Calling on Paris for value
BENJ GALLANDER and BEN STADELMANN
The Contra Guys are no strangers to world travel, and it is a pursuit that we relish. Between the two of us, every continent has been visited other than Antarctica, where we'd like to go just once and stand beneath the spectacular Milky Way and gaze at the Aurora Australis.
It's likely the less extreme climate of Europe that makes it a favourite stop. There are lots of great choices, with France ranking near the top. Not only has French culture given us enjoyable experiences to remember, but as investors we also did well via the country's main airline. We first bought KLM in 2003, and it received a merger offer from Air France a few months later. The Air France–KLM combination was a winner, and in 2006 the position was sold for a delightful 317 percent gain — not counting dividends.
And so it was in November that another big French company, France Telecom, was acquired for both of the Contra the Heard portfolios. The entry points for the ADR ranged from $10.25 to $10.38. It's a classic Contra play, cherry-picking what we perceived to be the best of a beaten-down European field offering value and yield. Diversification was also a factor, as we wanted a play on the Euro.
In making an investment in any European company today, the key issue centres on the economic events unfolding, folding and then unfolding again. As recently as May 3, the European Commission revised its February forecast, indicating the euro zone would contract by an additional 0.1 percent to 0.4 percent this year. This would mark the first two-year drop in its history.
Unemployment levels remain at record highs and investment continues to flee. That prompted the European Central Bank to cut interest rates to a record low of 0.5 percent. Yet it is calling for stability in the last half of this year, and the growth prospect for next year was raised to 1.4 percent.
When we purchased FTE, we noted that the French economy was on shaky ground and, as the country's main telecom provider, it was heavily exposed to its domestic market. To compound the pressure, competitors were being aggressive on pricing, undermining revenues and profitability. The dividend had been slashed twice in 2012, debt was high, and the balance sheet was bulging with goodwill and intangibles that could lead to possible writedowns.
Naturally, there are positives, or we would not have bought in. This is the leading company in the sector in France and Poland, with operations in numerous other countries, including Spain and the U.K. However, most of the current growth is coming from Africa.
To put France Telecom's scale into perspective, annual revenues exceed those of BCE, Rogers and Telus combined. That kind of scratch can buy a lot of sports franchises. While the debt is high on an absolute basis, the debt/equity ratio is better than for other major European telecoms.
For income seekers, there is that juicy dividend, yielding nearly 10 percent.
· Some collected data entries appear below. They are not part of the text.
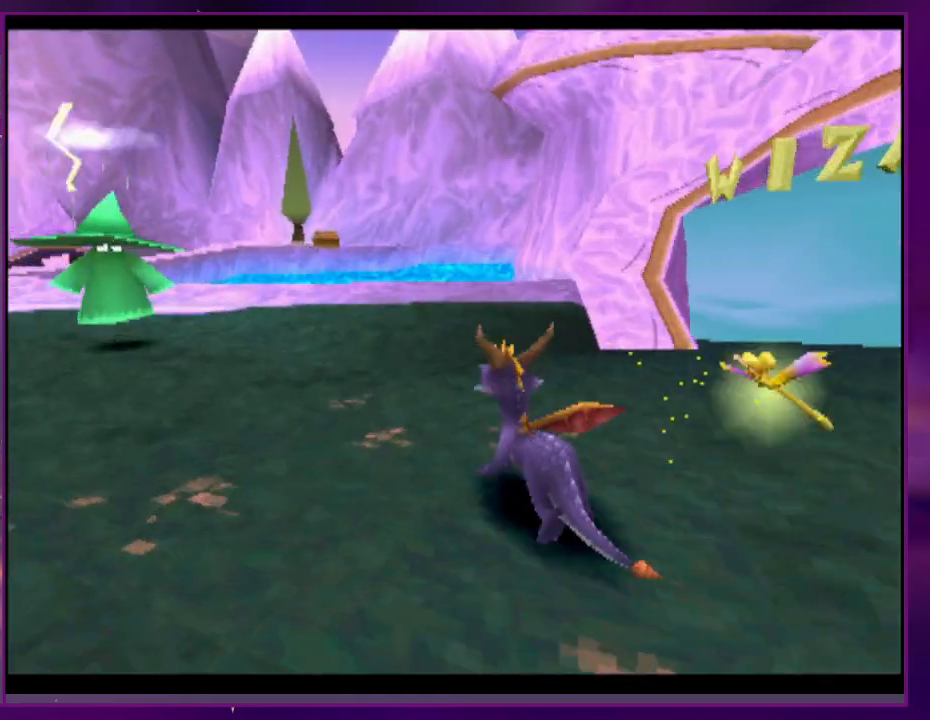
{"dt_ms": 500, "buttons": []}
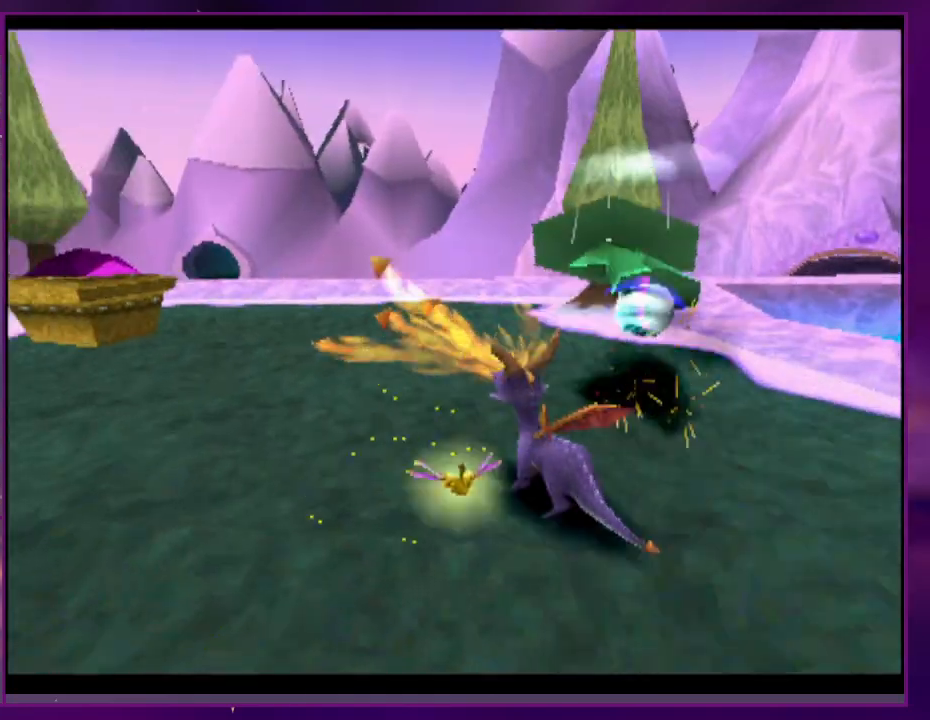
{"dt_ms": 500, "buttons": []}
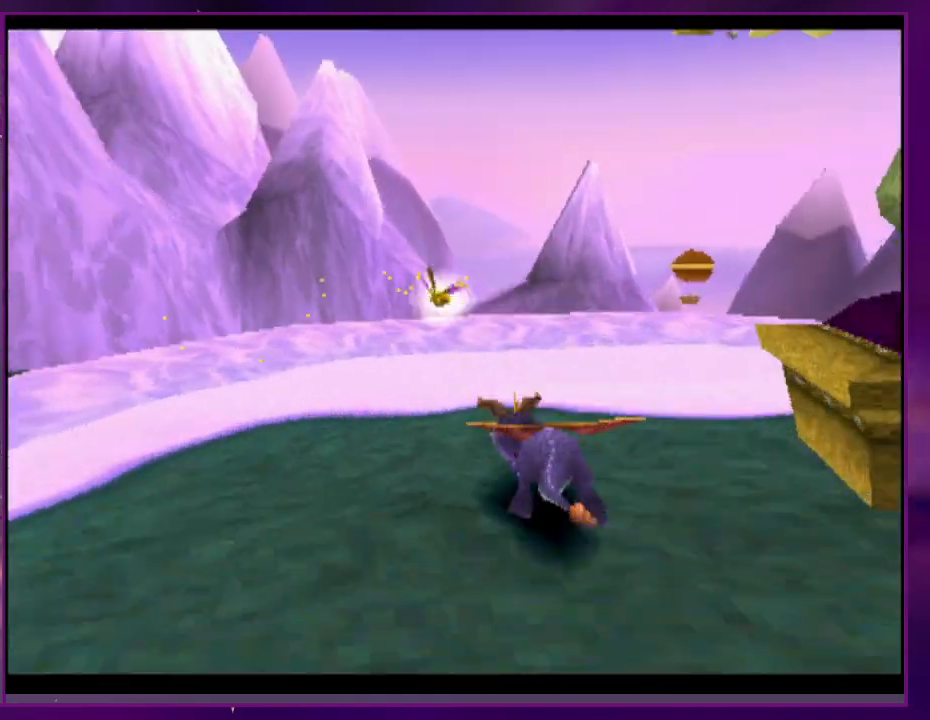
{"dt_ms": 500, "buttons": ["DPAD_RIGHT"], "events": [[300, "DPAD_RIGHT", "down"]]}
That level usually raises a tricolour of blue, white and red flags for yield seekers, but with two deep cuts already, manageable debt, and a reasonable payout ratio, the odds for sustainability seem good. Management has stated its plan is to hold the dividend to a minimum of .80 Euros in 2013 and 2014. That is good to hear, but if operations were to worsen and earnings dwindle, being whittled down further is not out of the question.
This telecom in La Belle Pays has a long history of trading at much higher prices. Whether it will return to former glory is, of course, the big question, and investors need to examine their personal comfort zone. Our sell targets are in the mid- to high-$20s, and that is something that will likely take years, if it comes to pass. Bon courage!